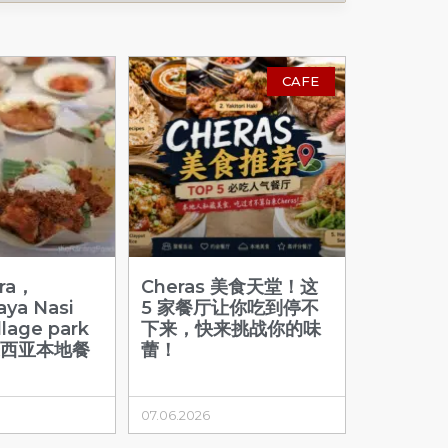
CAFE
ra，
Cheras 美食天堂！这
jaya Nasi
5 家餐厅让你吃到停不
lage park
下来，快来挑战你的味
来西亚本地餐
蕾！
07.06.2026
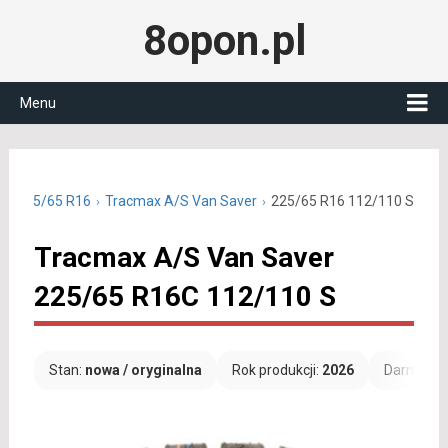
8opon.pl
Menu
ne 225/65 R16
Tracmax A/S Van Saver
225/65 R16 112/110 S
Tracmax A/S Van Saver
225/65 R16C 112/110 S
Stan:
nowa / oryginalna
Rok produkcji:
2026
Darmowa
************
Write out the entries above word for word. Do not include the pictures.

• [TASK OUTPUT]:
CAFE
ra，
Cheras 美食天堂！这
jaya Nasi
5 家餐厅让你吃到停不
lage park
下来，快来挑战你的味
来西亚本地餐
蕾！
07.06.2026
8opon.pl
Menu
ne 225/65 R16
Tracmax A/S Van Saver
225/65 R16 112/110 S
Tracmax A/S Van Saver
225/65 R16C 112/110 S
Stan:
nowa / oryginalna
Rok produkcji:
2026
Darmowa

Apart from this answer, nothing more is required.